Ellis Island

 Within the New York/New Jersey harbor lies a small island that holds many stories. Stories of the 12 million immigrants that have passed through its gates. This island is now known as Ellis Island. Today it is believed that over 100 million Americans can trace their ancestry to the millions once processed there. Although the name Ellis Island was given to the land in 1770, its presence had long before been recognized in history.   Prior to the name Ellis Island, the small, low in altitude piece of land was once called "Kioshk" or "Gull Island", by local indian tribes and "Oyster Island" during the Dutch and English colonial period. Each of the names were representations of the island and its occupants at the time. Not until 1794 had the island played much of a role in American history. When the British occupied New York City during the Revolutionary War, the location and significance of the island was finally recognized. After the federal government took ownership to the land Fort Gibson was established on the island and therefore became a critical part of the United States defense system. After realizing the significance of the land the Federal Government purchased it from the New York state in 1808. 

 Prior to the opening of Ellis Island as an immigrant station in 1892, immigrants arrived at Castle Garden. During the middle of 1897 the island caught fire destroying the newly designated immigrant station and everything in it, including the record of those who previously entered. December 17, 1900 the new Ellis Island was reopened.

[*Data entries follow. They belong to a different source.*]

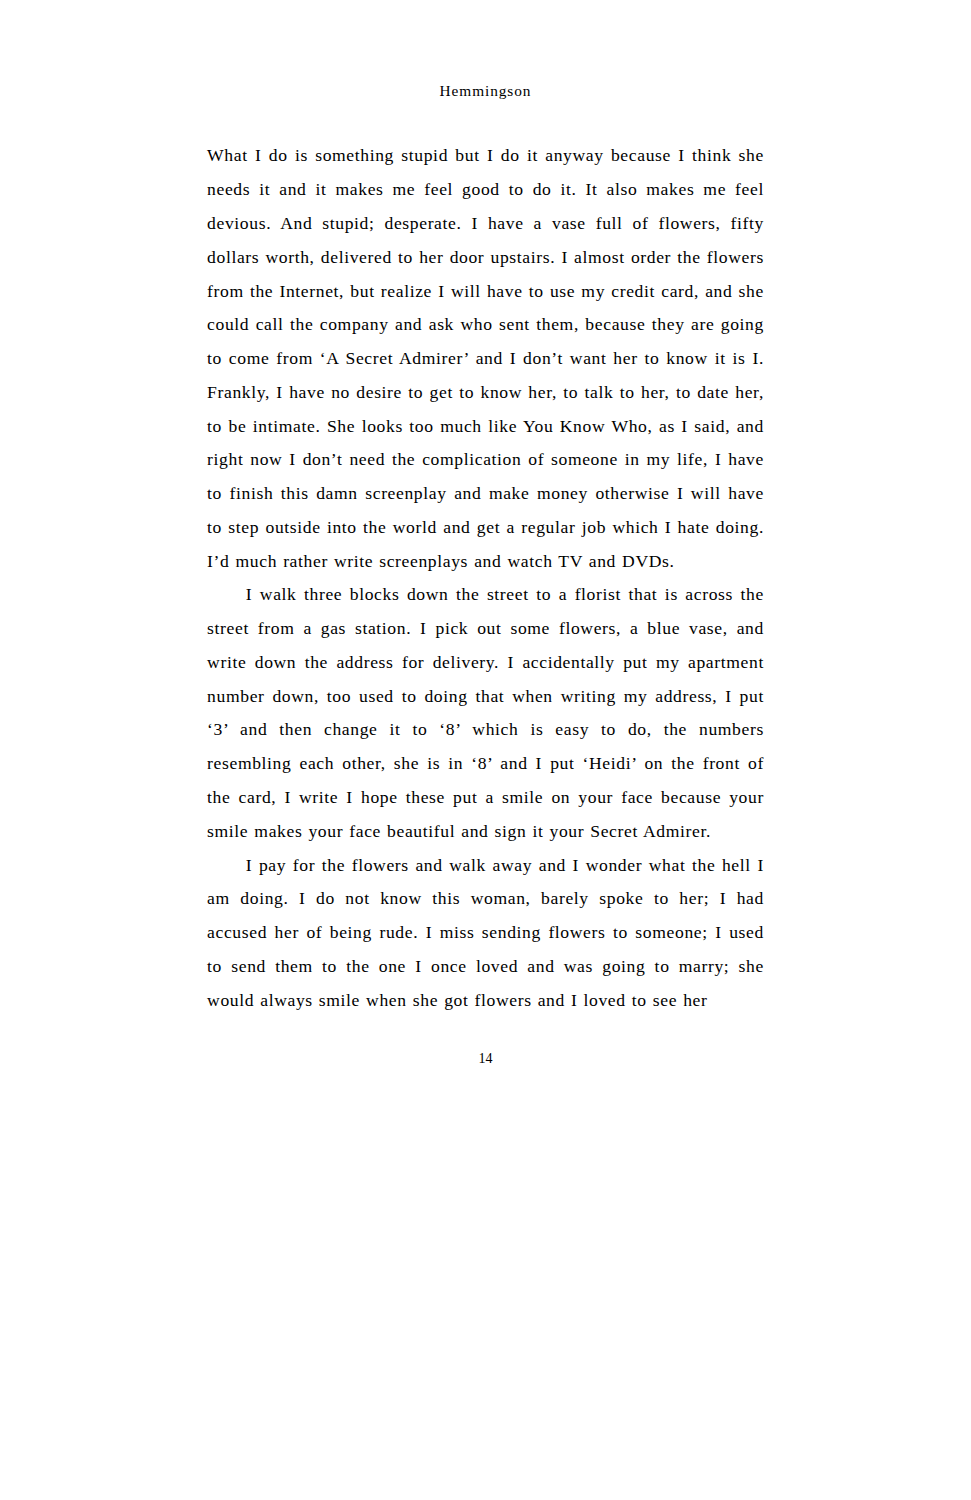Hemmingson
What I do is something stupid but I do it anyway because I think she needs it and it makes me feel good to do it. It also makes me feel devious. And stupid; desperate. I have a vase full of flowers, fifty dollars worth, delivered to her door upstairs. I almost order the flowers from the Internet, but realize I will have to use my credit card, and she could call the company and ask who sent them, because they are going to come from ‘A Secret Admirer’ and I don’t want her to know it is I. Frankly, I have no desire to get to know her, to talk to her, to date her, to be intimate. She looks too much like You Know Who, as I said, and right now I don’t need the complication of someone in my life, I have to finish this damn screenplay and make money otherwise I will have to step outside into the world and get a regular job which I hate doing. I’d much rather write screenplays and watch TV and DVDs.
I walk three blocks down the street to a florist that is across the street from a gas station. I pick out some flowers, a blue vase, and write down the address for delivery. I accidentally put my apartment number down, too used to doing that when writing my address, I put ‘3’ and then change it to ‘8’ which is easy to do, the numbers resembling each other, she is in ‘8’ and I put ‘Heidi’ on the front of the card, I write I hope these put a smile on your face because your smile makes your face beautiful and sign it your Secret Admirer.
I pay for the flowers and walk away and I wonder what the hell I am doing. I do not know this woman, barely spoke to her; I had accused her of being rude. I miss sending flowers to someone; I used to send them to the one I once loved and was going to marry; she would always smile when she got flowers and I loved to see her
14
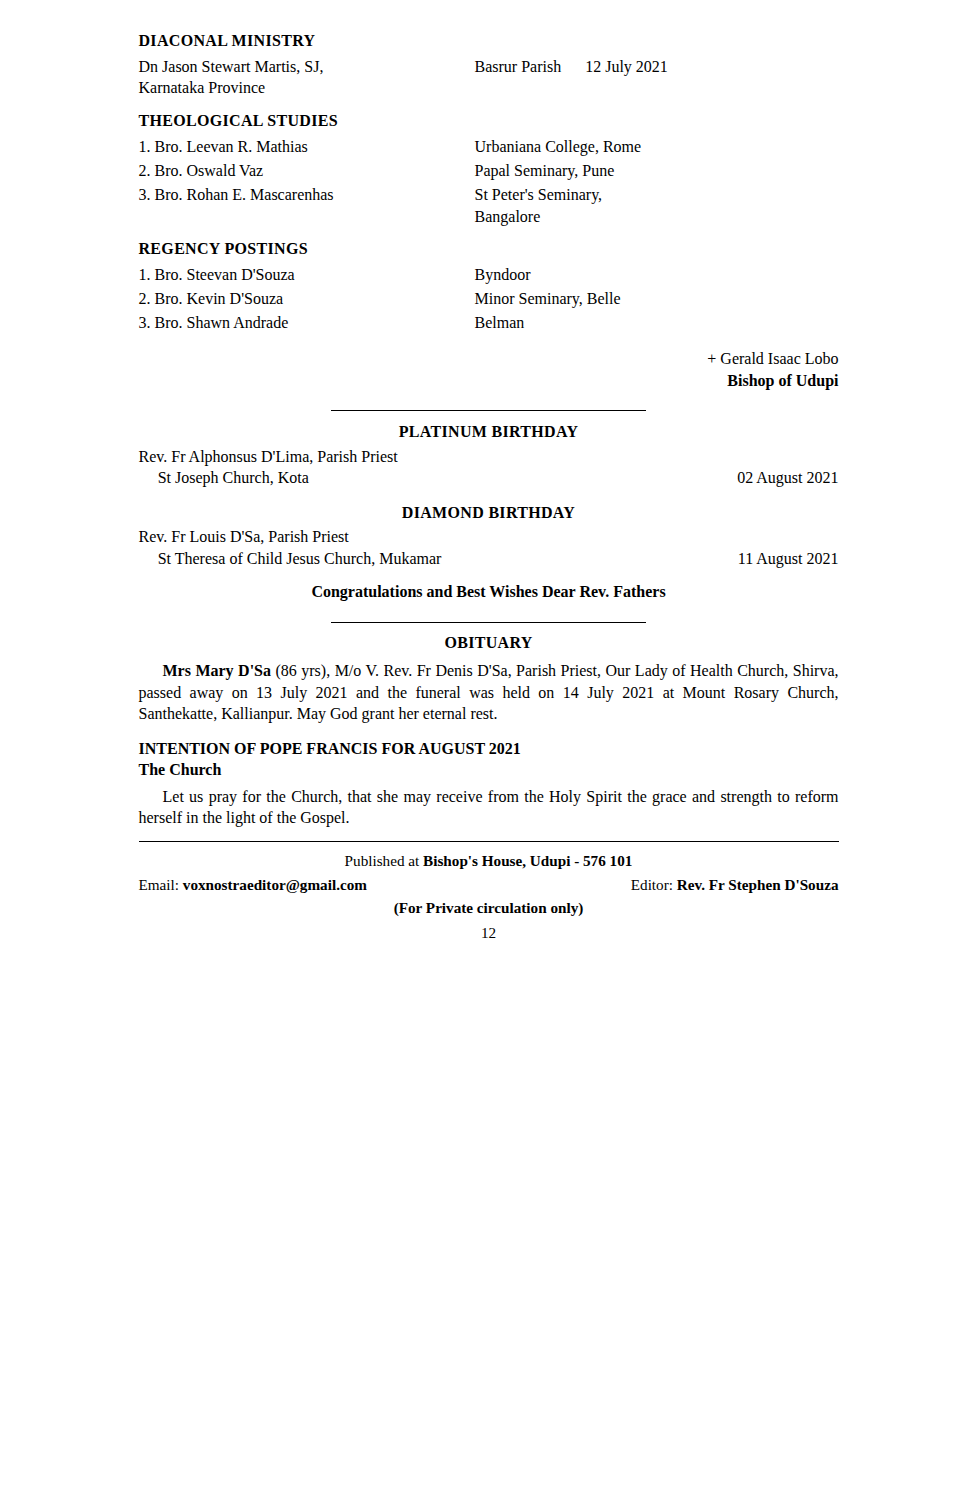DIACONAL MINISTRY
| Dn Jason Stewart Martis, SJ, Karnataka Province | Basrur Parish 12 July 2021 |
THEOLOGICAL STUDIES
| 1. Bro. Leevan R. Mathias | Urbaniana College, Rome |
| 2. Bro. Oswald Vaz | Papal Seminary, Pune |
| 3. Bro. Rohan E. Mascarenhas | St Peter's Seminary, Bangalore |
REGENCY POSTINGS
| 1. Bro. Steevan D'Souza | Byndoor |
| 2. Bro. Kevin D'Souza | Minor Seminary, Belle |
| 3. Bro. Shawn Andrade | Belman |
+ Gerald Isaac Lobo Bishop of Udupi
PLATINUM BIRTHDAY
Rev. Fr Alphonsus D'Lima, Parish Priest St Joseph Church, Kota 02 August 2021
DIAMOND BIRTHDAY
Rev. Fr Louis D'Sa, Parish Priest St Theresa of Child Jesus Church, Mukamar 11 August 2021
Congratulations and Best Wishes Dear Rev. Fathers
OBITUARY
Mrs Mary D'Sa (86 yrs), M/o V. Rev. Fr Denis D'Sa, Parish Priest, Our Lady of Health Church, Shirva, passed away on 13 July 2021 and the funeral was held on 14 July 2021 at Mount Rosary Church, Santhekatte, Kallianpur. May God grant her eternal rest.
INTENTION OF POPE FRANCIS FOR AUGUST 2021
The Church
Let us pray for the Church, that she may receive from the Holy Spirit the grace and strength to reform herself in the light of the Gospel.
Published at Bishop's House, Udupi - 576 101
Email: voxnostraeditor@gmail.com Editor: Rev. Fr Stephen D'Souza
(For Private circulation only)
12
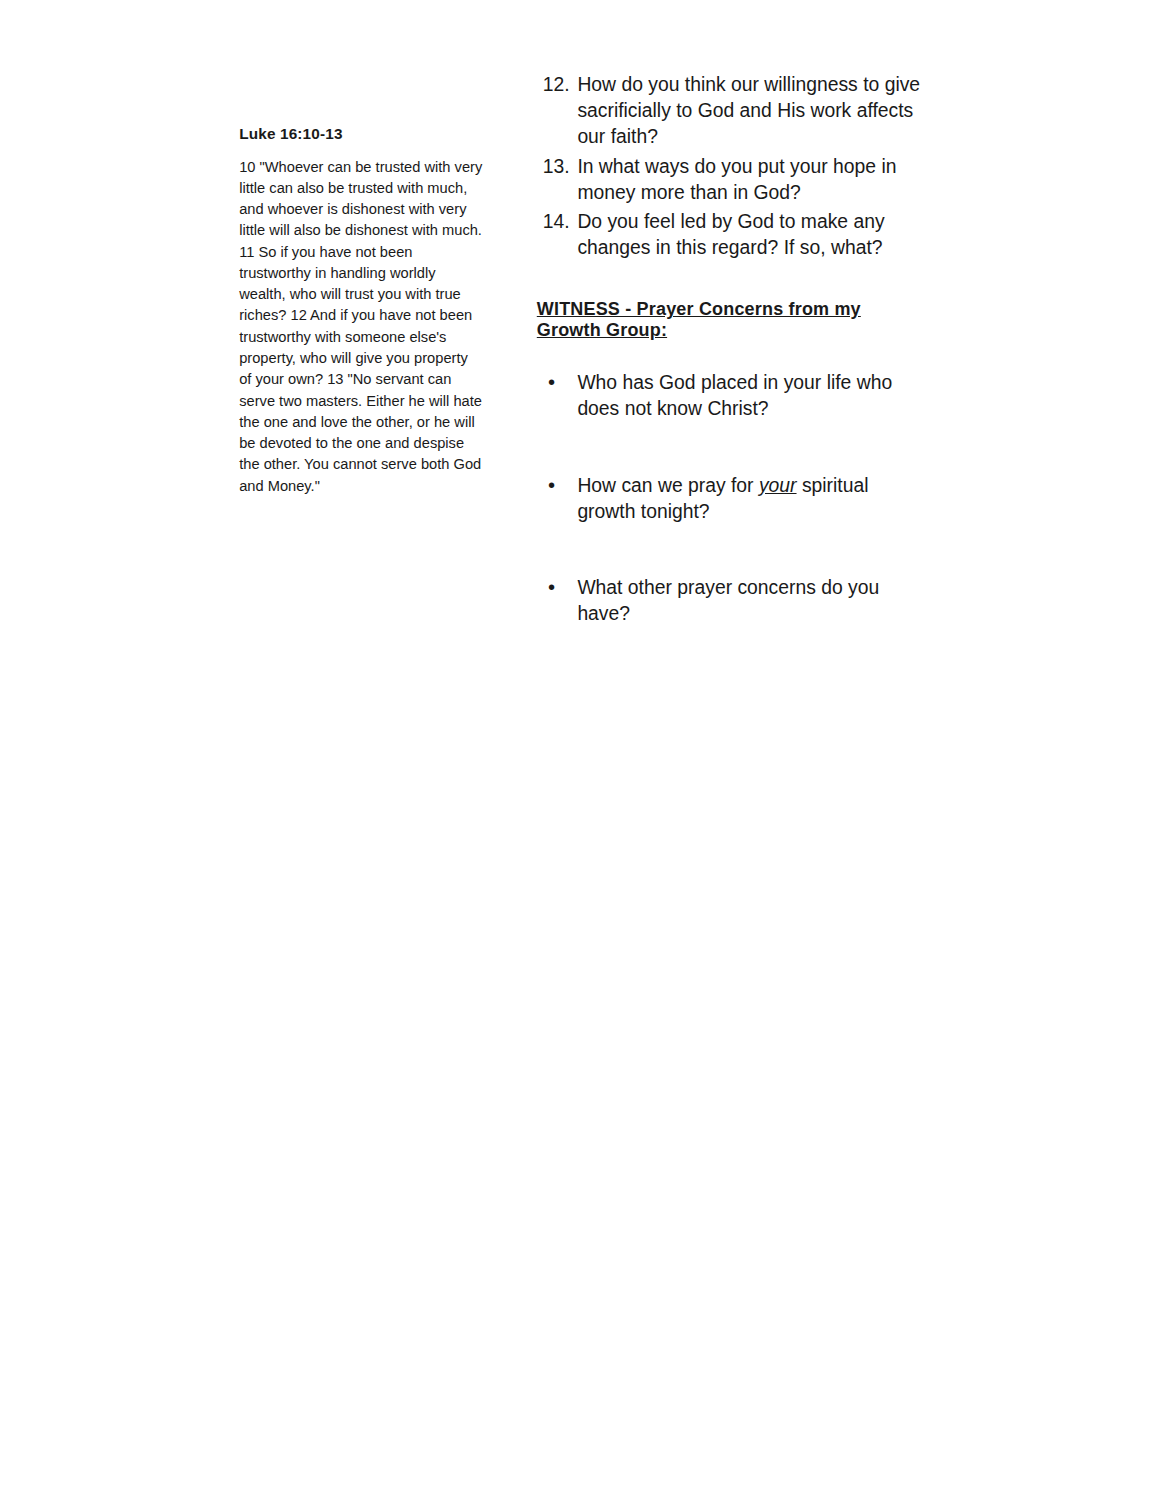Luke 16:10-13
10 "Whoever can be trusted with very little can also be trusted with much, and whoever is dishonest with very little will also be dishonest with much. 11 So if you have not been trustworthy in handling worldly wealth, who will trust you with true riches? 12 And if you have not been trustworthy with someone else's property, who will give you property of your own? 13 "No servant can serve two masters. Either he will hate the one and love the other, or he will be devoted to the one and despise the other. You cannot serve both God and Money."
How do you think our willingness to give sacrificially to God and His work affects our faith?
In what ways do you put your hope in money more than in God?
Do you feel led by God to make any changes in this regard? If so, what?
WITNESS - Prayer Concerns from my Growth Group:
Who has God placed in your life who does not know Christ?
How can we pray for your spiritual growth tonight?
What other prayer concerns do you have?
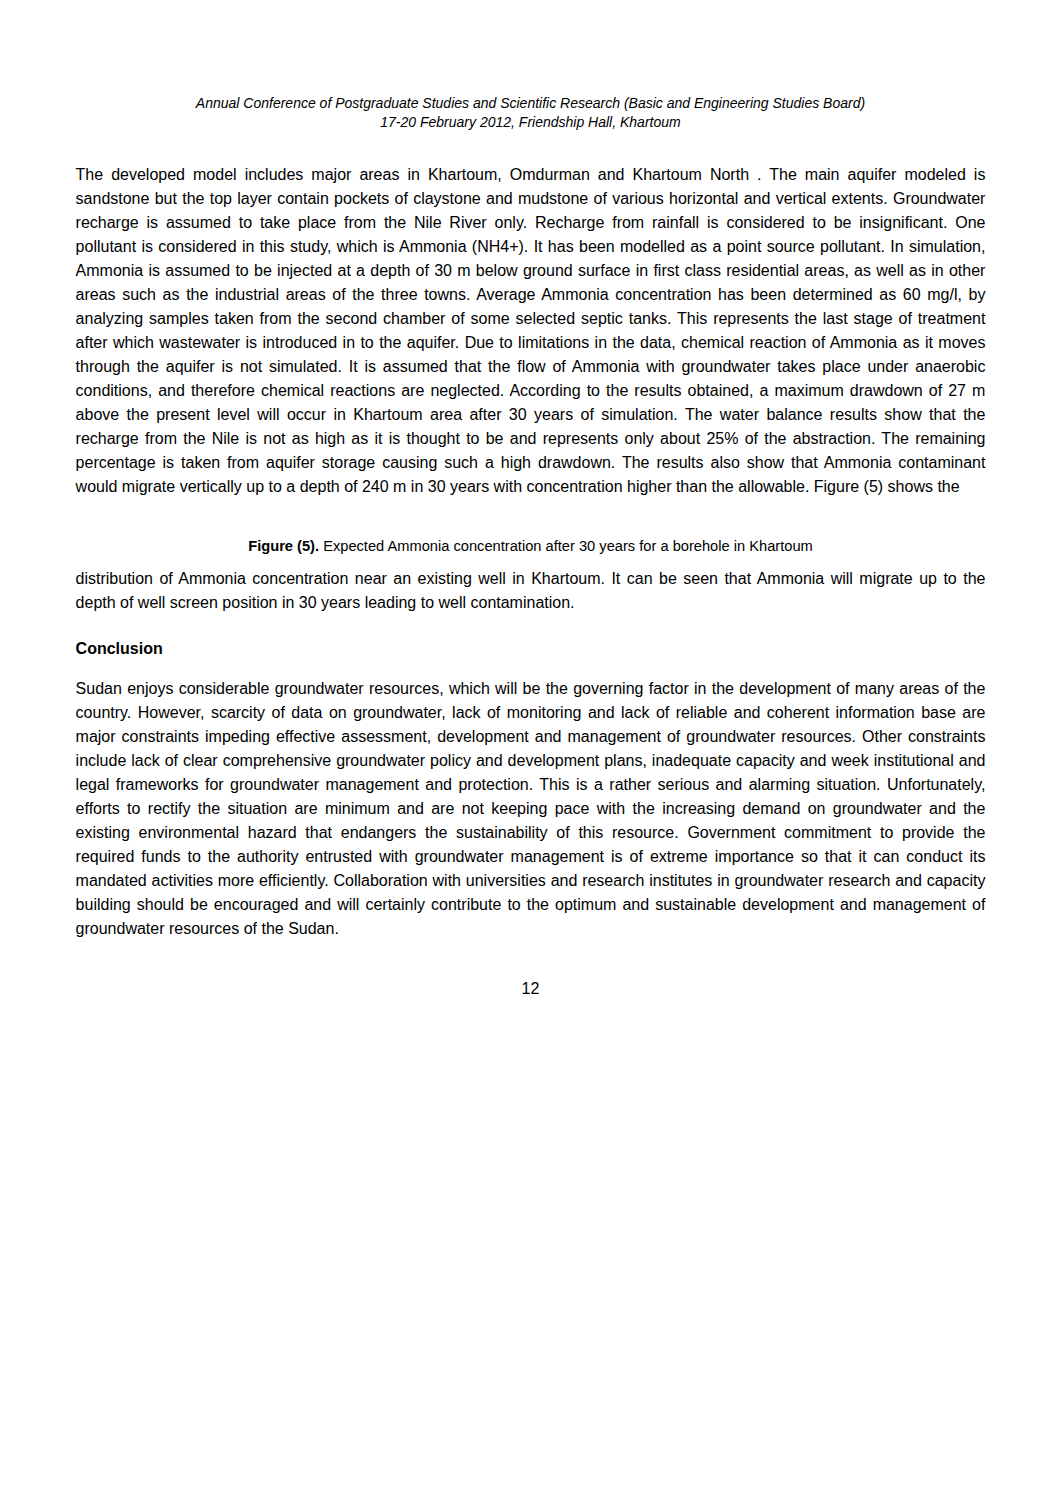Annual Conference of Postgraduate Studies and Scientific Research (Basic and Engineering Studies Board)
17-20 February 2012, Friendship Hall, Khartoum
The developed model includes major areas in Khartoum, Omdurman and Khartoum North . The main aquifer modeled is sandstone but the top layer contain pockets of claystone and mudstone of various horizontal and vertical extents. Groundwater recharge is assumed to take place from the Nile River only. Recharge from rainfall is considered to be insignificant. One pollutant is considered in this study, which is Ammonia (NH4+). It has been modelled as a point source pollutant. In simulation, Ammonia is assumed to be injected at a depth of 30 m below ground surface in first class residential areas, as well as in other areas such as the industrial areas of the three towns. Average Ammonia concentration has been determined as 60 mg/l, by analyzing samples taken from the second chamber of some selected septic tanks. This represents the last stage of treatment after which wastewater is introduced in to the aquifer. Due to limitations in the data, chemical reaction of Ammonia as it moves through the aquifer is not simulated. It is assumed that the flow of Ammonia with groundwater takes place under anaerobic conditions, and therefore chemical reactions are neglected. According to the results obtained, a maximum drawdown of 27 m above the present level will occur in Khartoum area after 30 years of simulation. The water balance results show that the recharge from the Nile is not as high as it is thought to be and represents only about 25% of the abstraction. The remaining percentage is taken from aquifer storage causing such a high drawdown. The results also show that Ammonia contaminant would migrate vertically up to a depth of 240 m in 30 years with concentration higher than the allowable. Figure (5) shows the
Figure (5). Expected Ammonia concentration after 30 years for a borehole in Khartoum
distribution of Ammonia concentration near an existing well in Khartoum. It can be seen that Ammonia will migrate up to the depth of well screen position in 30 years leading to well contamination.
Conclusion
Sudan enjoys considerable groundwater resources, which will be the governing factor in the development of many areas of the country. However, scarcity of data on groundwater, lack of monitoring and lack of reliable and coherent information base are major constraints impeding effective assessment, development and management of groundwater resources. Other constraints include lack of clear comprehensive groundwater policy and development plans, inadequate capacity and week institutional and legal frameworks for groundwater management and protection. This is a rather serious and alarming situation. Unfortunately, efforts to rectify the situation are minimum and are not keeping pace with the increasing demand on groundwater and the existing environmental hazard that endangers the sustainability of this resource. Government commitment to provide the required funds to the authority entrusted with groundwater management is of extreme importance so that it can conduct its mandated activities more efficiently. Collaboration with universities and research institutes in groundwater research and capacity building should be encouraged and will certainly contribute to the optimum and sustainable development and management of groundwater resources of the Sudan.
12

The large fireproof immigrant station processed 2,251 people on its first day reopened. The largest number of immigrants processed in a single day was April 17, 1907 when 11,747 people entered the gates of Ellis Island. 1907, was the peak year of those processed, reaching an astounding 1.25 million people in that year. Ellis Island was seen as the beginning of a new life to many, yet to a small percentage it claimed the names, "Island of Tears" and "Heartbreak Island".

Each of the names emerged from the small percentage of people turned away from the United States.   The ships which carried the immigrants were very crowed and separated by class with the poorest immigrants at the lower levels of the ship.

Once the shipped reached the New York harbor second and third class passengers were each inspected first for physical illnesses and second for mental illness. If one was considered to be detrimental to American society, they were sent back to their country on the vessel in which they arrived, free of charge. 3,000 people died while being held at Ellis Island, thus claiming its name.

After 12 million immigrants were processed at Ellis Island, it closed its gates in 1954. 1976-1984, Ellis Island was opened to the public but later underwent renovation and reopened in 1990. The renovation project cost was $160 million, the largest in American history. Today, Ellis Island remains open as a part of the Statue of Liberty monument and receives about 2 million visitors each year.  

Novotny,Ann. Strangers at the Door. Riverside, CT: The Chatam Press, 1971.
Handlin,Oscar. A Pictorial History of Immigration. New York, NY: Crown Publishers, Inc, 1972.